A subtle but significant narrative shift is emerging in semiconductor sentiment: the focus is moving from AI capex growth acceleration to concerns about competitive fragmentation and inference-market share erosion. An analyst comment circulating this week claimed that NVIDIA's inference revenue could decline to 50% of the market by 2028 as AMD, Google TPU, AWS Trainium, Meta Maia, and specialized SRAM chip vendors capture share. This claim, unverified but gaining traction, has prompted pre-market strength in AMD and Super Micro (SMCI), both up around 4.5% this morning.

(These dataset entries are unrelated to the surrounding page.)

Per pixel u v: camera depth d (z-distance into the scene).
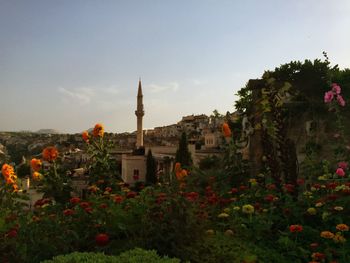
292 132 13.69
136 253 4.48
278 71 13.09
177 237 5.75
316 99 13.09
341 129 10.34
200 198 7.84
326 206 7.01
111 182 9.48
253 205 7.45
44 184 8.51
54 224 5.91
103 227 6.25
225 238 6.12
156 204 6.39
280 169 8.13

The bull case for AMD rests on three pillars: (1) inference workloads are becoming more commoditized and price-sensitive; (2) hyperscalers are incentivized to build custom silicon to reduce vendor lock-in; (3) AMD's EPYC and data-center roadmaps offer viable alternatives to NVIDIA's continued GPU dominance. The counter to the AI capex boom narrative is not that capex is slowing, but that the capex spend is diversifying across multiple chip architectures and vendors.

Funding flows support this view. Google, Microsoft, and Amazon are indeed deploying $250B+ into AI infrastructure, but that capital is split across training (GPUs) and inference (CPUs, TPUs, custom silicon). The implication is that absolute demand for compute remains robust, but NVIDIA's margin and share-of-wallet shrink if customers mix in alternatives. This is why NVDA's earnings call commentary on competitive dynamics and pricing power matters so acutely today.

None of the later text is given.